Mark Lloyd, a Seattle resident whose family has had an REI membership since the 1960s, tells NPQ that he remembers members feeling “a strong sense of ownership” during his childhood. Now 67, he has noticed an marked decline in member involvement, particularly after the board moved to closed-ballot elections in the 2000s. Lloyd has advocated for greater transparency and responsiveness, but the board hasn’t been eager to respond.

“The REI board is so entrenched in how they’re doing things,” he says. “The last thing they want is someone coming in as an insurgent. It’s unfortunate, but that’s just the way it is.”

Miller, the Lincoln Park employee who has also been an REI member for nine years, echoes Lloyd, saying that having no voice makes it difficult to feel any sort of belonging in an organization that “likes to call itself a co-op.”

“These days it definitely doesn’t feel as much like it is one,” she added.
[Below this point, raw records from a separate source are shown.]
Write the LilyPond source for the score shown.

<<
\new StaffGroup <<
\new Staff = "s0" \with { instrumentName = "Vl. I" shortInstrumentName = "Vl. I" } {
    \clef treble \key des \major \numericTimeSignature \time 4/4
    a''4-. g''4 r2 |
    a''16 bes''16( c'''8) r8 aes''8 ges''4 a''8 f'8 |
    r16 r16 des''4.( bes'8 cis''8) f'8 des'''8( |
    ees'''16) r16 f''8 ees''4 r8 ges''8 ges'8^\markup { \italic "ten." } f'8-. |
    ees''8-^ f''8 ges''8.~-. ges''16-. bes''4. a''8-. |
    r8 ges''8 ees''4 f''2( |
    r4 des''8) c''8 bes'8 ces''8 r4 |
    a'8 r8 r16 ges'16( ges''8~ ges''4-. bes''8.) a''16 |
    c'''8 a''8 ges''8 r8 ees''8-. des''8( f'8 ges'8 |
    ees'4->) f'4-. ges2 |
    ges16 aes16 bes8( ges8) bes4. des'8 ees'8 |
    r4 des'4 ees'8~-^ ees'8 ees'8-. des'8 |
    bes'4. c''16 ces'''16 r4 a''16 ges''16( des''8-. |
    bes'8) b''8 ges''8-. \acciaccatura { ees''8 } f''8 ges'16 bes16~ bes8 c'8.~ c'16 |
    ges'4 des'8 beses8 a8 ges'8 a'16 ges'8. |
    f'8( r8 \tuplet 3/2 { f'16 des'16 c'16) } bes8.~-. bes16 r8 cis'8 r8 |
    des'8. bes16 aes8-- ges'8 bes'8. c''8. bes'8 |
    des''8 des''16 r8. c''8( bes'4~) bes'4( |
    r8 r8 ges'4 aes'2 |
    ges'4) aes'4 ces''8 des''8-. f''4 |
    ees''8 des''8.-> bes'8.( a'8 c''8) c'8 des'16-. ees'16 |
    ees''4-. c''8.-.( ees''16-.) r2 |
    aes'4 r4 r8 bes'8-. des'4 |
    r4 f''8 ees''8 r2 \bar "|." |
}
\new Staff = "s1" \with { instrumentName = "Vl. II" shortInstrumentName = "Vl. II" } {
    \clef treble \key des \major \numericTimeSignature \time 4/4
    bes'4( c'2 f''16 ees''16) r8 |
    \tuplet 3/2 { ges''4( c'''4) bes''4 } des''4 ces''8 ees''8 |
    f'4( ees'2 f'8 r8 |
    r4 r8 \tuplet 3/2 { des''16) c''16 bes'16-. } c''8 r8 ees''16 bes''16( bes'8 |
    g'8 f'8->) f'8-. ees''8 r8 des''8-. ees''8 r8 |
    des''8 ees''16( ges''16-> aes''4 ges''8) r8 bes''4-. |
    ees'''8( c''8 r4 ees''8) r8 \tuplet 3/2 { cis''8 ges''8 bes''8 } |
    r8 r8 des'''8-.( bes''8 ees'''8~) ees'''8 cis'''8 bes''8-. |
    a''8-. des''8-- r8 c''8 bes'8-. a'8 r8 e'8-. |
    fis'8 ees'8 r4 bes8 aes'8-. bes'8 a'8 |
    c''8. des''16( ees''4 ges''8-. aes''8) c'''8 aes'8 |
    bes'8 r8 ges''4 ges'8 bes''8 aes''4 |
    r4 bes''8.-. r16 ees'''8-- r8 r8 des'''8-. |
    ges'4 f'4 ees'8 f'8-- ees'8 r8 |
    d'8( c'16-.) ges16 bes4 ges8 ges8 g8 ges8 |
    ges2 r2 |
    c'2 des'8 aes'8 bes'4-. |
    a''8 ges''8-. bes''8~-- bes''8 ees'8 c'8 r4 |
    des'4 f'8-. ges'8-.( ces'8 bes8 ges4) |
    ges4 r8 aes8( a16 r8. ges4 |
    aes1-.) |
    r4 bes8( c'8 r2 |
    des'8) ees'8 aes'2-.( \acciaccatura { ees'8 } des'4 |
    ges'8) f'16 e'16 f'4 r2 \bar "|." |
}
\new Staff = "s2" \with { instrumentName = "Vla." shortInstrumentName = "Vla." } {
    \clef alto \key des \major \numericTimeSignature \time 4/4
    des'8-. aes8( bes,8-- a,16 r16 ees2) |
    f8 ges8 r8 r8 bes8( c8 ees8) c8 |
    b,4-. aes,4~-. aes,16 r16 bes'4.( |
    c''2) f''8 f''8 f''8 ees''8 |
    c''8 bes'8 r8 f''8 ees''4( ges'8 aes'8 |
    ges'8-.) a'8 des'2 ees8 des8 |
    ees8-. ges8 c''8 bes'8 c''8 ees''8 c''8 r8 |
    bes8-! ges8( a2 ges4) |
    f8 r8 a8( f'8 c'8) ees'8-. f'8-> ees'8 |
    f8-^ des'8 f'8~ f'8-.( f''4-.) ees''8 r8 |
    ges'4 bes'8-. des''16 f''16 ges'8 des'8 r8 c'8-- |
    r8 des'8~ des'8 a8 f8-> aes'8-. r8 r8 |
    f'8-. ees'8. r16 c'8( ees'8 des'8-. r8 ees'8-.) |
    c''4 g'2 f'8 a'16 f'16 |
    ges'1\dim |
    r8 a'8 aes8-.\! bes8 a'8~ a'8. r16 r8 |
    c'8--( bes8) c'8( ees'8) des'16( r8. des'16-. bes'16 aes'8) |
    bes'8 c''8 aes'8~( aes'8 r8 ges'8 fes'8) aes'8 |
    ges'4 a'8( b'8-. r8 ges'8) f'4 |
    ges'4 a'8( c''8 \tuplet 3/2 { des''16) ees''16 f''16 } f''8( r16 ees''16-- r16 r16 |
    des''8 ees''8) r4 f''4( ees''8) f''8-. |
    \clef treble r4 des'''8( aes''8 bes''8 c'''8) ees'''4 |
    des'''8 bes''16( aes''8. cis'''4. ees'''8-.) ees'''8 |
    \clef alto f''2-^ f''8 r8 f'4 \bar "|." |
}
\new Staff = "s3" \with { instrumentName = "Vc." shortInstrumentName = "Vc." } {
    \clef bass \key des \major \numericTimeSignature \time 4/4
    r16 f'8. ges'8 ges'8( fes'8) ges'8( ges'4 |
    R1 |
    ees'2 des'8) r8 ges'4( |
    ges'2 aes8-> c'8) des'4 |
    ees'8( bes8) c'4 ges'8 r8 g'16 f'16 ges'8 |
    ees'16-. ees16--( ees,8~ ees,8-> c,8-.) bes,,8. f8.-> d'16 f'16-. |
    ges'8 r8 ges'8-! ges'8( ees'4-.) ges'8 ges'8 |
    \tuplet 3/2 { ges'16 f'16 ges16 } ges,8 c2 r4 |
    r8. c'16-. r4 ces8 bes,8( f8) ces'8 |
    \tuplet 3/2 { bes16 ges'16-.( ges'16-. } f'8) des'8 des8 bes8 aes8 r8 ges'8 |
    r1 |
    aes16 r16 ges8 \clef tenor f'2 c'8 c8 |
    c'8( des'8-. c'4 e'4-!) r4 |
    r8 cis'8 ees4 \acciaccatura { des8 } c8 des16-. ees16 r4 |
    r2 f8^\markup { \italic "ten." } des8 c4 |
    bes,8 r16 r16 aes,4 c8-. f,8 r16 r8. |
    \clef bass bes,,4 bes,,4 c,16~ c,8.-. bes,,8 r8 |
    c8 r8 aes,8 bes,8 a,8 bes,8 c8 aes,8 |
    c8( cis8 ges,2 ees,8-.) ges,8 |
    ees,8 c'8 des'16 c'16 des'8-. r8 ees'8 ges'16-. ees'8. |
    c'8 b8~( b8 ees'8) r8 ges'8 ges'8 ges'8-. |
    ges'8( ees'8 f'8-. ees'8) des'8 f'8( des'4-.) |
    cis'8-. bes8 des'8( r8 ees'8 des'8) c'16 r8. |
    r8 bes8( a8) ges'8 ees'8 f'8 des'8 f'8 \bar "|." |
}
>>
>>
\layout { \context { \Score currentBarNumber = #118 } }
With a slate of unopposed candidates last year, the union urged members to vote “Withhold” on all nominees. They also report that members petitioned in 2024 to have two union-backed referenda placed on the ballot; one measure would have reserved a board seat for member-nominated candidates, and the other would have put further changes in bylaws to a popular vote.

The board rejected both petitions, leaving some workers and customers to say REI was no longer a co-op at all in a slew of posts and comments online.

If last year’s letdown is any guide, Gebre and Moreno’s nominations may spark similar outrage. But as long as REI calls itself member-owned, outrage could remain a key tool for workers as they continue pushing for better compensation, higher safety standards, and a legally binding contract.

“We need as many members as possible to wake up to what’s going on to the co-op that they putatively own,” Chris London, a ski shop mechanic at the SoHo store, tells NPQ. “It’s their co-op.”